Dalle nozze

XXIX settimana T.O.

Troviamo nel Vangelo una particolare rivelazione che riguarda il Signore Gesù. Tutta la vita cristiana è, sin dagli inizi dell’esperienza di fede della comunità credente, l’attesa fervida e amorosa di un ritorno. Esso veniva attesto dai primi cristiani in modo imminente tanto da far dire a Paolo mentre scrive ai Tessalonicesi che <noi che viviamo e che saremo ancora in vita alla venuta del Signore, non avremo alcuna precedenza su quelli che sono morti> (1Ts 4, 15). Gradualmente la parusia è stata collocata sempre più nel futuro senza togliere che uno dei cardini dell’esperienza della fede professata e celebrata nel sacramento dell’Eucaristia sia proprio l’attesa della sua venuta come attestiamo subito dopo la consacrazione del pane e del vino. La parola del Signore Gesù non ci soccorre dandoci dei ragguagli su quelli che sono i tempi e i modi della parusia, ma ci rivela da dove il Signore sta tornando: <dalle nozze> (12, 36).

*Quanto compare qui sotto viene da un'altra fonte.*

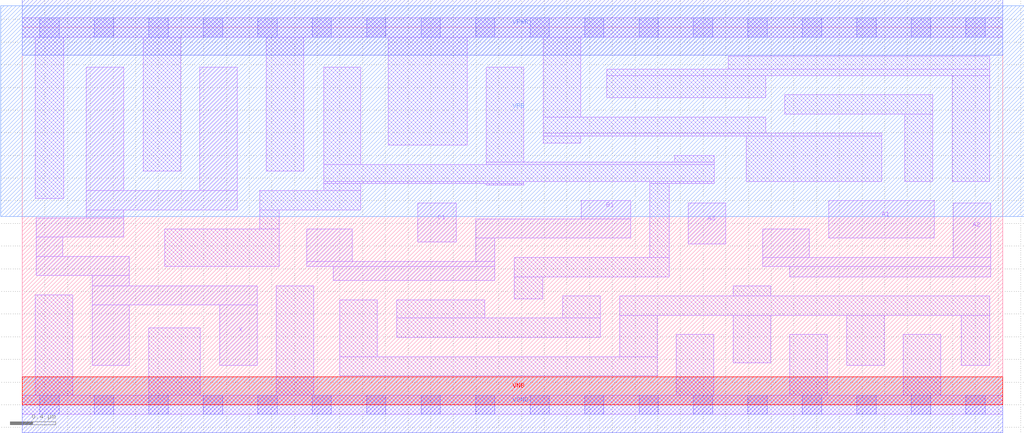
<source format=lef>
# Copyright 2020 The SkyWater PDK Authors
#
# Licensed under the Apache License, Version 2.0 (the "License");
# you may not use this file except in compliance with the License.
# You may obtain a copy of the License at
#
#     https://www.apache.org/licenses/LICENSE-2.0
#
# Unless required by applicable law or agreed to in writing, software
# distributed under the License is distributed on an "AS IS" BASIS,
# WITHOUT WARRANTIES OR CONDITIONS OF ANY KIND, either express or implied.
# See the License for the specific language governing permissions and
# limitations under the License.
#
# SPDX-License-Identifier: Apache-2.0

VERSION 5.7 ;
  NOWIREEXTENSIONATPIN ON ;
  DIVIDERCHAR "/" ;
  BUSBITCHARS "[]" ;
MACRO sky130_fd_sc_ls__o311a_4
  CLASS CORE ;
  FOREIGN sky130_fd_sc_ls__o311a_4 ;
  ORIGIN  0.000000  0.000000 ;
  SIZE  8.640000 BY  3.330000 ;
  SYMMETRY X Y ;
  SITE unit ;
  PIN A1
    ANTENNAGATEAREA  0.492000 ;
    DIRECTION INPUT ;
    USE SIGNAL ;
    PORT
      LAYER li1 ;
        RECT 7.105000 1.470000 8.035000 1.800000 ;
    END
  END A1
  PIN A2
    ANTENNAGATEAREA  0.492000 ;
    DIRECTION INPUT ;
    USE SIGNAL ;
    PORT
      LAYER li1 ;
        RECT 6.525000 1.220000 8.535000 1.300000 ;
        RECT 6.525000 1.300000 6.935000 1.550000 ;
        RECT 6.765000 1.130000 8.535000 1.220000 ;
        RECT 8.205000 1.300000 8.535000 1.780000 ;
    END
  END A2
  PIN A3
    ANTENNAGATEAREA  0.492000 ;
    DIRECTION INPUT ;
    USE SIGNAL ;
    PORT
      LAYER li1 ;
        RECT 5.870000 1.420000 6.200000 1.780000 ;
    END
  END A3
  PIN B1
    ANTENNAGATEAREA  0.492000 ;
    DIRECTION INPUT ;
    USE SIGNAL ;
    PORT
      LAYER li1 ;
        RECT 2.505000 1.220000 4.165000 1.265000 ;
        RECT 2.505000 1.265000 2.910000 1.550000 ;
        RECT 2.740000 1.095000 4.165000 1.220000 ;
        RECT 3.995000 1.265000 4.165000 1.470000 ;
        RECT 3.995000 1.470000 5.360000 1.640000 ;
        RECT 4.925000 1.640000 5.360000 1.800000 ;
    END
  END B1
  PIN C1
    ANTENNAGATEAREA  0.492000 ;
    DIRECTION INPUT ;
    USE SIGNAL ;
    PORT
      LAYER li1 ;
        RECT 3.485000 1.435000 3.825000 1.780000 ;
    END
  END C1
  PIN VNB
    PORT
      LAYER pwell ;
        RECT 0.000000 0.000000 8.640000 0.245000 ;
    END
  END VNB
  PIN VPB
    PORT
      LAYER nwell ;
        RECT -0.190000 1.660000 8.830000 3.520000 ;
    END
  END VPB
  PIN X
    ANTENNADIFFAREA  1.345400 ;
    DIRECTION OUTPUT ;
    USE SIGNAL ;
    PORT
      LAYER li1 ;
        RECT 0.125000 1.140000 0.945000 1.310000 ;
        RECT 0.125000 1.310000 0.355000 1.480000 ;
        RECT 0.125000 1.480000 0.895000 1.650000 ;
        RECT 0.565000 1.650000 0.895000 1.720000 ;
        RECT 0.565000 1.720000 1.895000 1.890000 ;
        RECT 0.565000 1.890000 0.895000 2.980000 ;
        RECT 0.615000 0.350000 0.945000 0.880000 ;
        RECT 0.615000 0.880000 2.070000 1.050000 ;
        RECT 0.615000 1.050000 0.945000 1.140000 ;
        RECT 1.565000 1.890000 1.895000 2.980000 ;
        RECT 1.740000 0.350000 2.070000 0.880000 ;
    END
  END X
  PIN VGND
    DIRECTION INOUT ;
    SHAPE ABUTMENT ;
    USE GROUND ;
    PORT
      LAYER met1 ;
        RECT 0.000000 -0.245000 8.640000 0.245000 ;
    END
  END VGND
  PIN VPWR
    DIRECTION INOUT ;
    SHAPE ABUTMENT ;
    USE POWER ;
    PORT
      LAYER met1 ;
        RECT 0.000000 3.085000 8.640000 3.575000 ;
    END
  END VPWR
  OBS
    LAYER li1 ;
      RECT 0.000000 -0.085000 8.640000 0.085000 ;
      RECT 0.000000  3.245000 8.640000 3.415000 ;
      RECT 0.115000  0.085000 0.445000 0.970000 ;
      RECT 0.115000  1.820000 0.365000 3.245000 ;
      RECT 1.065000  2.060000 1.395000 3.245000 ;
      RECT 1.115000  0.085000 1.570000 0.680000 ;
      RECT 1.255000  1.220000 2.265000 1.550000 ;
      RECT 2.095000  1.550000 2.265000 1.720000 ;
      RECT 2.095000  1.720000 2.985000 1.890000 ;
      RECT 2.150000  2.060000 2.480000 3.245000 ;
      RECT 2.240000  0.085000 2.570000 1.050000 ;
      RECT 2.655000  1.890000 2.985000 1.950000 ;
      RECT 2.655000  1.950000 4.420000 1.970000 ;
      RECT 2.655000  1.970000 6.100000 2.120000 ;
      RECT 2.655000  2.120000 2.985000 2.980000 ;
      RECT 2.800000  0.255000 5.595000 0.425000 ;
      RECT 2.800000  0.425000 3.130000 0.925000 ;
      RECT 3.225000  2.290000 3.920000 3.245000 ;
      RECT 3.300000  0.595000 5.095000 0.765000 ;
      RECT 3.300000  0.765000 4.075000 0.925000 ;
      RECT 4.090000  1.940000 4.420000 1.950000 ;
      RECT 4.090000  2.120000 6.100000 2.140000 ;
      RECT 4.090000  2.140000 4.420000 2.980000 ;
      RECT 4.335000  0.935000 4.585000 1.130000 ;
      RECT 4.335000  1.130000 5.700000 1.300000 ;
      RECT 4.590000  2.310000 4.920000 2.370000 ;
      RECT 4.590000  2.370000 7.575000 2.395000 ;
      RECT 4.590000  2.395000 6.550000 2.540000 ;
      RECT 4.590000  2.540000 4.920000 3.245000 ;
      RECT 4.765000  0.765000 5.095000 0.960000 ;
      RECT 5.150000  2.710000 6.550000 2.905000 ;
      RECT 5.150000  2.905000 8.525000 2.960000 ;
      RECT 5.265000  0.425000 5.595000 0.790000 ;
      RECT 5.265000  0.790000 8.525000 0.960000 ;
      RECT 5.530000  1.300000 5.700000 1.950000 ;
      RECT 5.530000  1.950000 6.100000 1.970000 ;
      RECT 5.750000  2.140000 6.100000 2.200000 ;
      RECT 5.765000  0.085000 6.095000 0.620000 ;
      RECT 6.220000  2.960000 8.525000 3.075000 ;
      RECT 6.265000  0.370000 6.595000 0.790000 ;
      RECT 6.265000  0.960000 6.595000 1.050000 ;
      RECT 6.380000  1.970000 7.575000 2.370000 ;
      RECT 6.720000  2.565000 8.025000 2.735000 ;
      RECT 6.765000  0.085000 7.095000 0.620000 ;
      RECT 7.265000  0.350000 7.595000 0.790000 ;
      RECT 7.765000  0.085000 8.095000 0.620000 ;
      RECT 7.775000  1.970000 8.025000 2.565000 ;
      RECT 8.195000  1.970000 8.525000 2.905000 ;
      RECT 8.275000  0.350000 8.525000 0.790000 ;
    LAYER mcon ;
      RECT 0.155000 -0.085000 0.325000 0.085000 ;
      RECT 0.155000  3.245000 0.325000 3.415000 ;
      RECT 0.635000 -0.085000 0.805000 0.085000 ;
      RECT 0.635000  3.245000 0.805000 3.415000 ;
      RECT 1.115000 -0.085000 1.285000 0.085000 ;
      RECT 1.115000  3.245000 1.285000 3.415000 ;
      RECT 1.595000 -0.085000 1.765000 0.085000 ;
      RECT 1.595000  3.245000 1.765000 3.415000 ;
      RECT 2.075000 -0.085000 2.245000 0.085000 ;
      RECT 2.075000  3.245000 2.245000 3.415000 ;
      RECT 2.555000 -0.085000 2.725000 0.085000 ;
      RECT 2.555000  3.245000 2.725000 3.415000 ;
      RECT 3.035000 -0.085000 3.205000 0.085000 ;
      RECT 3.035000  3.245000 3.205000 3.415000 ;
      RECT 3.515000 -0.085000 3.685000 0.085000 ;
      RECT 3.515000  3.245000 3.685000 3.415000 ;
      RECT 3.995000 -0.085000 4.165000 0.085000 ;
      RECT 3.995000  3.245000 4.165000 3.415000 ;
      RECT 4.475000 -0.085000 4.645000 0.085000 ;
      RECT 4.475000  3.245000 4.645000 3.415000 ;
      RECT 4.955000 -0.085000 5.125000 0.085000 ;
      RECT 4.955000  3.245000 5.125000 3.415000 ;
      RECT 5.435000 -0.085000 5.605000 0.085000 ;
      RECT 5.435000  3.245000 5.605000 3.415000 ;
      RECT 5.915000 -0.085000 6.085000 0.085000 ;
      RECT 5.915000  3.245000 6.085000 3.415000 ;
      RECT 6.395000 -0.085000 6.565000 0.085000 ;
      RECT 6.395000  3.245000 6.565000 3.415000 ;
      RECT 6.875000 -0.085000 7.045000 0.085000 ;
      RECT 6.875000  3.245000 7.045000 3.415000 ;
      RECT 7.355000 -0.085000 7.525000 0.085000 ;
      RECT 7.355000  3.245000 7.525000 3.415000 ;
      RECT 7.835000 -0.085000 8.005000 0.085000 ;
      RECT 7.835000  3.245000 8.005000 3.415000 ;
      RECT 8.315000 -0.085000 8.485000 0.085000 ;
      RECT 8.315000  3.245000 8.485000 3.415000 ;
  END
END sky130_fd_sc_ls__o311a_4
END LIBRARY

</source>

Per rimanere nella parabola, dobbiamo sottolineare che il cammino della storia si orienta verso il suo compimento aprendosi all’accoglienza del Signore nelle vesti dello sposo che torna a casa… non torna da un funerale, bensì dalla festa nuziale che diventa così la cifra con cui siamo chiamati continuamente a interpretare la storia senza cedere a tentazioni di lettura troppo pessimiste e tristi. Al contrario: <Beati quei servi che il padrone al suo ritorno troverà ancora svegli> (12, 37). Come si potrebbe mai dormire in una gioia così profonda e contagiosa come sono le feste nuziali. Il Signore ci chiede di partecipare alla sua gioia e di lasciarci contagiare dal senso di pienezza e di bellezza. Non solo, ci ricorda che il suo ritorno non sarà per noi un tempo amaro di giudizio e di rendiconto, bensì il tempo del sollievo: <in verità io vi dico, si stringerà le vesti ai fianchi, li farà mettere a tavola e passerà a servirli>!

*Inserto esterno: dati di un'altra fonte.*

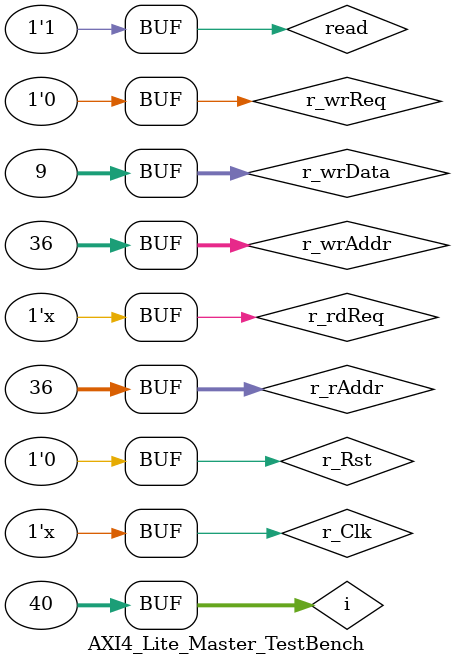
<source format=v>
`timescale 1ns / 1ps

module AXI4_Lite_Master_TestBench();

reg r_wrReq, r_Clk, r_Rst, r_rdReq, read;
reg [31:0] r_wrData, r_wrAddr, r_rAddr;
wire [31:0] o_rData;

TestBlockDesign dut
(
    .i_wrReq(r_wrReq),
    .i_rdReq(r_rdReq),
    .i_wAddr(r_wrAddr),
    .i_wData(r_wrData),
    .i_rAddr(r_rAddr),
    .o_rData(r_rData),
    
    .sys_clock(r_Clk),
    .reset_rtl(r_Rst)
);

integer i;
always #4 r_Clk <= r_Clk ^ 1;

initial begin 
    r_Clk <= 0;
    r_Rst <= 1;
    r_wrAddr <= 0;
    r_wrData <= 0;
    r_wrReq  <= 0;
    r_rAddr  <= 0;
    r_rdReq <= 0;
    read <= 0;
    #5;
    r_Rst <= 0;

    #1000;
    for (i = 0; i < 40; i = i + 4) begin
        r_wrAddr <= i;
        r_wrData <= i/4;
        r_wrReq <= 1;
        #20;
    end
    
    r_wrReq <= 0;
    
    #100
    
    read <= 1;
    for (i = 0; i < 40; i = i + 4) begin
        r_rAddr <= i;
        r_rdReq <= ~r_rdReq;
        #30;
    end
end

endmodule

</source>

Per commentare e comprendere sempre più profondamente questa parola del Signore, possiamo rileggere con calma – frase dopo frase – la cascata di magnifiche affermazioni che fanno della prima lettura un mosaico di pace e di gioia: <Ora invece, in Cristo Gesù, voi che un tempo eravate lontani, siete diventati vicini, grazie al sangue di Cristo> (Ef 2, 13). Questo sangue non è prima di tutto il sangue sacrificale della riparazione e dell’olocausto compensatorio delle colpe, è prima di tutto il sangue dell’alleanza, come quello che si fa tra amici del cuore mescolando il proprio sangue per sentirsi fratelli non solo per sempre, ma anche da sempre: <Egli infatti è la nostra pace, colui che di due ha fatto una cosa sola, abbattendo il muro di separazione che li divideva, cioè l’inimicizia, per mezzo della sua carne> (2, 14). Alla luce di questa parola possiamo sentire tutta la forza e la consolazione delle ultime parole del Vangelo: <E se, giungendo nel mezzo della notte o prima dell’alba, li troverà così, beati loro!> (Lc 12, 38). Il salmista sembra non stare più nella pelle: <Certo, il Signore donerà il suo bene e la nostra terra darà il suo frutto… i suoi passi tracceranno il cammino> (Sal 84, 13-14). È il cammino dello sposo che torna a passi danzanti e ci invita ad unirci pienamente alla sua gioia per essere <insieme> nientemeno che <abitazione di Dio per mezzo dello Spirito> (Ef 2, 22).